[[ DATA SHOWN, beginning ]]

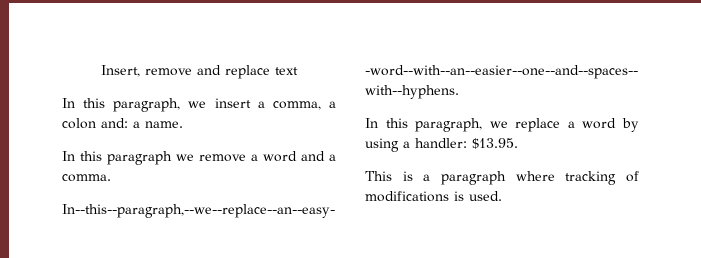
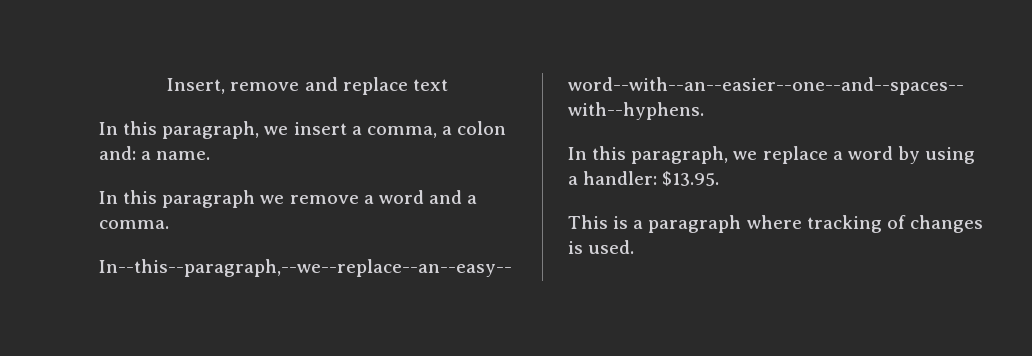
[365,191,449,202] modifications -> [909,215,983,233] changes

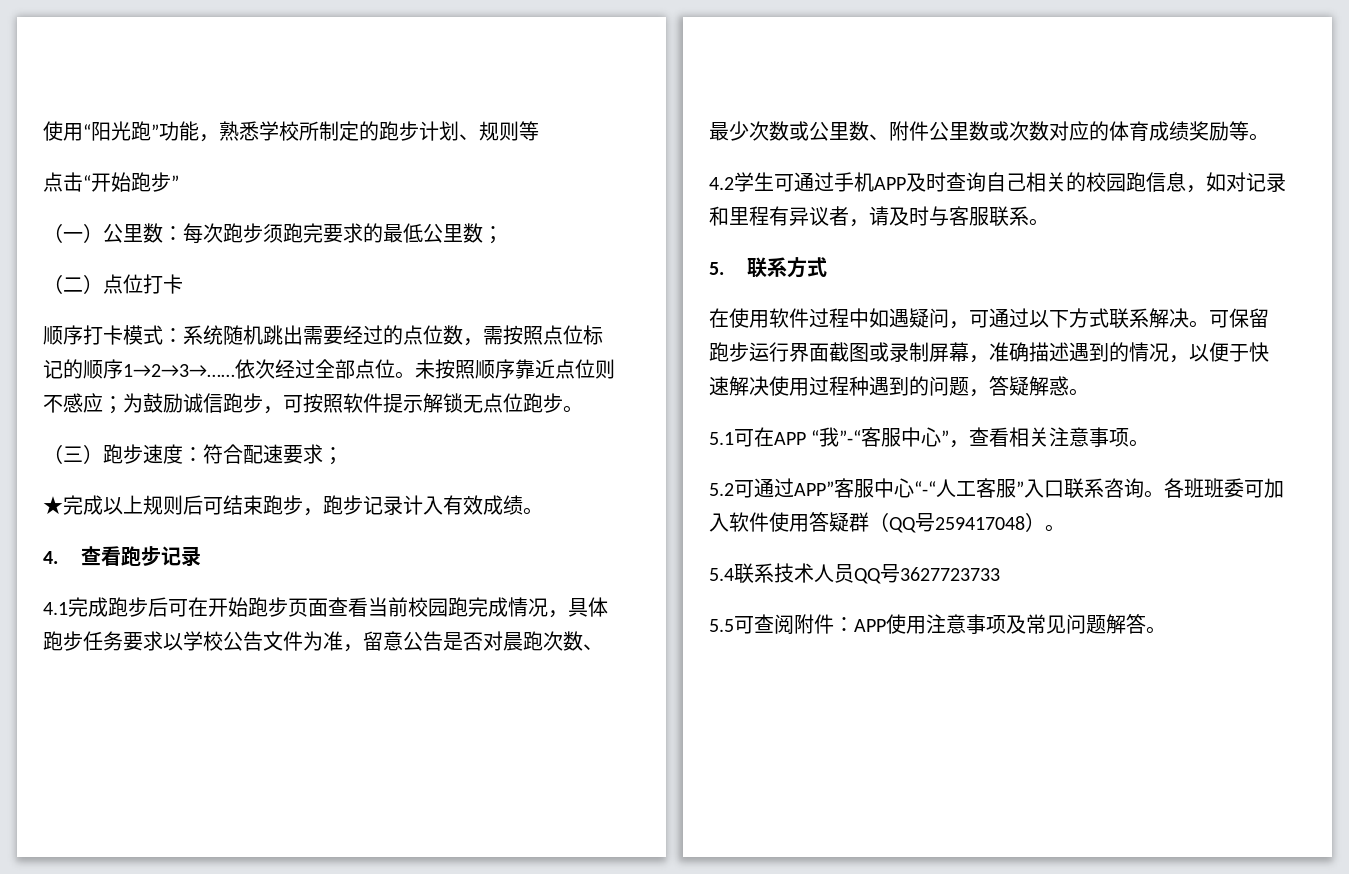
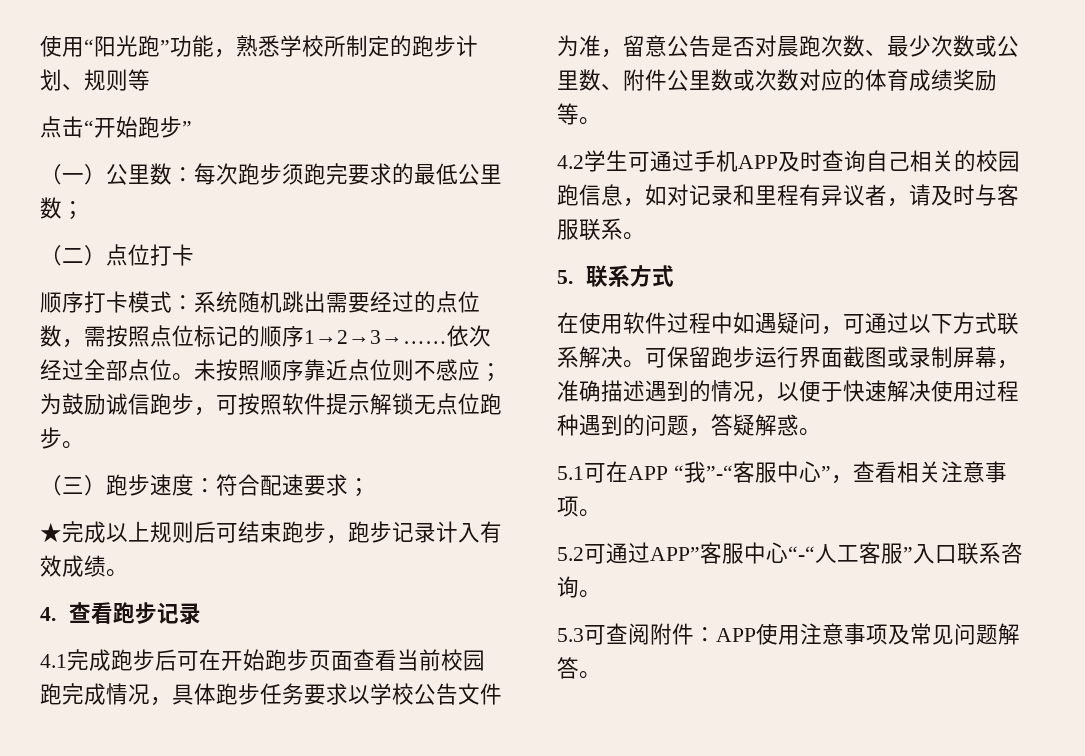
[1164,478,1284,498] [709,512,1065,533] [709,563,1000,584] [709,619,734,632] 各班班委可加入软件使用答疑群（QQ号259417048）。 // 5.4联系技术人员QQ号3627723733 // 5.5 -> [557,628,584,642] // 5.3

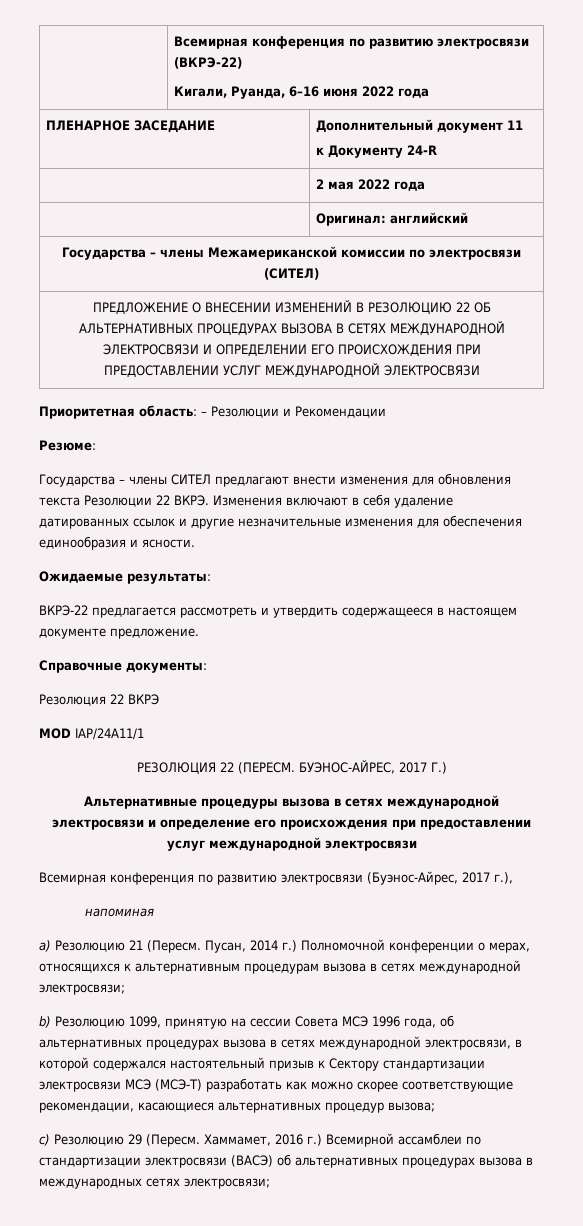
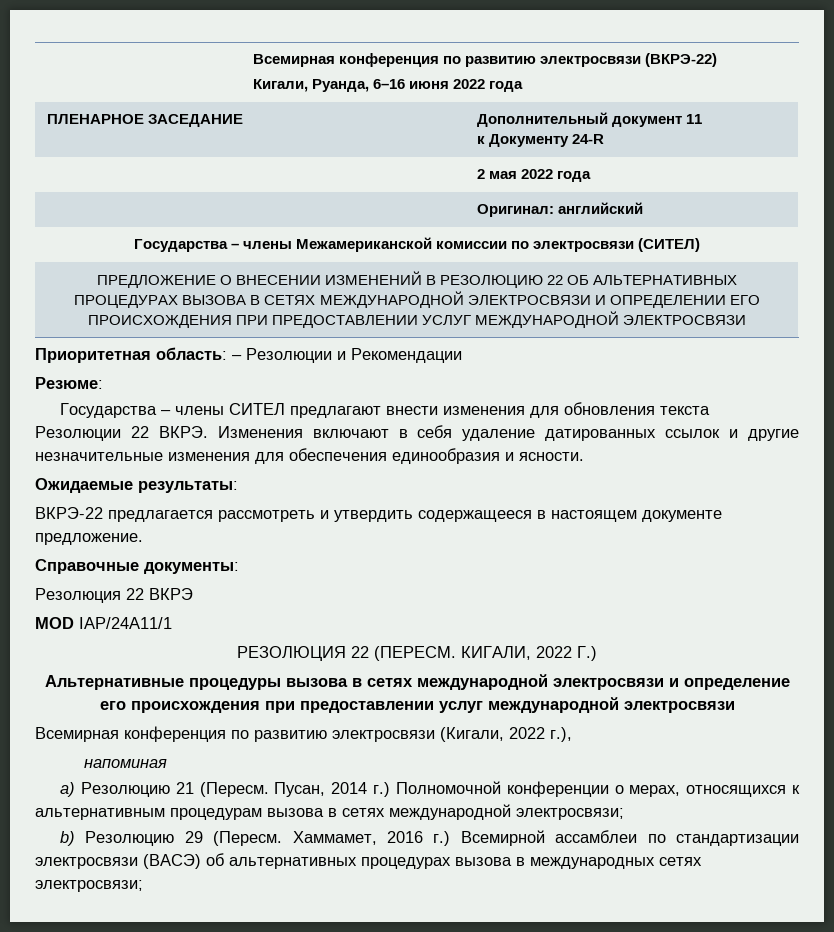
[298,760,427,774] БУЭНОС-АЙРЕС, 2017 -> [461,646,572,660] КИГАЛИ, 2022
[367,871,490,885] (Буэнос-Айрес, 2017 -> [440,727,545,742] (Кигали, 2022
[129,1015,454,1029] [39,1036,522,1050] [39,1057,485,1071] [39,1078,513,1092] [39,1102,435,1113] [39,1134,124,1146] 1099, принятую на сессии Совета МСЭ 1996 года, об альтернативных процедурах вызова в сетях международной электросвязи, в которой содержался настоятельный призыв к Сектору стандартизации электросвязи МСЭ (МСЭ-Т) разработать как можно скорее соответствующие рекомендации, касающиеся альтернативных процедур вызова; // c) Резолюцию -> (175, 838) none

[[ DATA SHOWN, end ]]

# [TASK TO COMPLETE]
In the listing above, the lines from the one containing "[367,871,490,885] (Буэнос-Айрес, 2017" through the last line are to be returned exactly.

# [WRITTEN RESPONSE]
[367,871,490,885] (Буэнос-Айрес, 2017 -> [440,727,545,742] (Кигали, 2022
[129,1015,454,1029] [39,1036,522,1050] [39,1057,485,1071] [39,1078,513,1092] [39,1102,435,1113] [39,1134,124,1146] 1099, принятую на сессии Совета МСЭ 1996 года, об альтернативных процедурах вызова в сетях международной электросвязи, в которой содержался настоятельный призыв к Сектору стандартизации электросвязи МСЭ (МСЭ-Т) разработать как можно скорее соответствующие рекомендации, касающиеся альтернативных процедур вызова; // c) Резолюцию -> (175, 838) none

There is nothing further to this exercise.